## Challenge
Find every line in the items below that contains the string "BUSI" and copy each of those lines. Case counts, so match capital and lowercase letters exactly.

(Items in a dataset)
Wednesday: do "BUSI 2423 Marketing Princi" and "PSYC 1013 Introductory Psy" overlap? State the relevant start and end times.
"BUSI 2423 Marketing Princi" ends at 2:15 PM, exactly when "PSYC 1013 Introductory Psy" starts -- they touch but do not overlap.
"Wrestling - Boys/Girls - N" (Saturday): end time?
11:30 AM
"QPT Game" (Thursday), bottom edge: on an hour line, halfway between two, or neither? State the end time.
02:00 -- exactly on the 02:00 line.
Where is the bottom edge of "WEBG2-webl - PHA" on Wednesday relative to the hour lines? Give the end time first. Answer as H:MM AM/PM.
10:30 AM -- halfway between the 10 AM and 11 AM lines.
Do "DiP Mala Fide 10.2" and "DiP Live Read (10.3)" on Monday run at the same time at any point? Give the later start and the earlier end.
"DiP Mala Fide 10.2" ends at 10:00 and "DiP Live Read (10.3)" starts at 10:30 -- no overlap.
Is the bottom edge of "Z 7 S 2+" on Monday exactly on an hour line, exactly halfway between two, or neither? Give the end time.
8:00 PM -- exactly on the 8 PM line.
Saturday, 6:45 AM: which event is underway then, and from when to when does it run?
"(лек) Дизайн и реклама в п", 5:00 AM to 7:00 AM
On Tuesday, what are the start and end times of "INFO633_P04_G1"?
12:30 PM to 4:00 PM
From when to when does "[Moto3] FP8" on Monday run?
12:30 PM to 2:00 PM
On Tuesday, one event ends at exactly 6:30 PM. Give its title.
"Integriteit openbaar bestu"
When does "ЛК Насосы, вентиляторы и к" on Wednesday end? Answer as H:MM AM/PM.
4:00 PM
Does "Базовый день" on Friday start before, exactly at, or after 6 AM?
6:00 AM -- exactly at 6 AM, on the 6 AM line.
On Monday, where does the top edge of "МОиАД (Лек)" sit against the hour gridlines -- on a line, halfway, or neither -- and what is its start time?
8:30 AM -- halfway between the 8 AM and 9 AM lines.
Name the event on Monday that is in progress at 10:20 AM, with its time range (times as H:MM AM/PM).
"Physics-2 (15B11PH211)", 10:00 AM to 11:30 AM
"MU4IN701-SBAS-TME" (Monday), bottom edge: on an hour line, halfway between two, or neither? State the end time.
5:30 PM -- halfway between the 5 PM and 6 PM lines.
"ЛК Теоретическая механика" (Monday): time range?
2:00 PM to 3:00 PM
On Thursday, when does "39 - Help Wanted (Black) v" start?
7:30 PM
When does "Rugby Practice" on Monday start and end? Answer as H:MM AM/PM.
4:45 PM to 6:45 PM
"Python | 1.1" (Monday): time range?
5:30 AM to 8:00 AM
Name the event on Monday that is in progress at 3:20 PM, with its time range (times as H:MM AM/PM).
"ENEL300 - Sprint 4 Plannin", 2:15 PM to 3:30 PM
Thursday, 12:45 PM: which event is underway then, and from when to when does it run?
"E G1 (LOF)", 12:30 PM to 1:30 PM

## Solved problem
Wednesday: do "BUSI 2423 Marketing Princi" and "PSYC 1013 Introductory Psy" overlap? State the relevant start and end times.
"BUSI 2423 Marketing Princi" ends at 2:15 PM, exactly when "PSYC 1013 Introductory Psy" starts -- they touch but do not overlap.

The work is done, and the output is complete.